NUDA: Non-Uniform Directory Architecture for Scalable Chip Multiprocessors

Chip multiprocessors (CMPs) involve directory storage overhead if cache coherence is realized via sharer tracking. This work proposes a novel framework dubbed non-uniform directory architecture (NUDA), by leveraging our two insights in that the number of "active" directory entries required to stay on chip is usually small for a short execution time window due to high directory locality, and that the fraction of interrogated directory entries drops as the core count rises. Unlike earlier storage overhead reduction techniques that require all cached LLC blocks to have their directory entries fully on chip, NUDA dynamically buffers only most active directory vectors (DVs) on chip while keeping DVs of all LLC blocks in a backing store at low level storage.

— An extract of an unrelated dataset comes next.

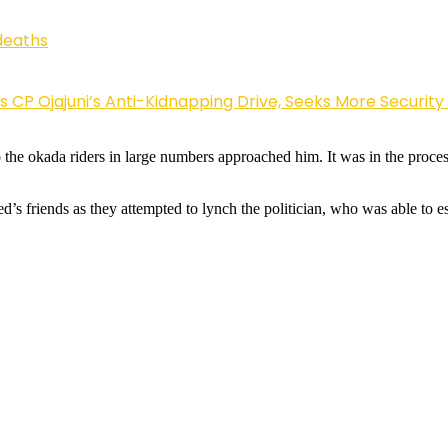
deaths
Ojajuni’s Anti-Kidnapping Drive, Seeks More Security
he okada riders in large numbers approached him. It was in the process 
ed’s friends as they attempted to lynch the politician, who was able to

NUDA attains its superior efficiency via an inventive criticality-aware replacement policy (CARP) for on-chip buffer management and effective prefetching to pre-activate vectors (PAVE) for upcoming coherence interrogations. We have evaluated NUDA by gem5 simulation for 64-core CMPs under PARSEC and SPLASH benchmarks, demonstrating that CARP and PAVE enhance on-chip directory storage efficiency significantly. NUDA with a small on-chip buffer for DVs exhibits negligible performance degradation (to stay within 2.6 percent) compared to a full on-chip directory, while outperforming its previous counterparts for directory area reduction when on-chip directory budget is provisioned scarcely for high scalability.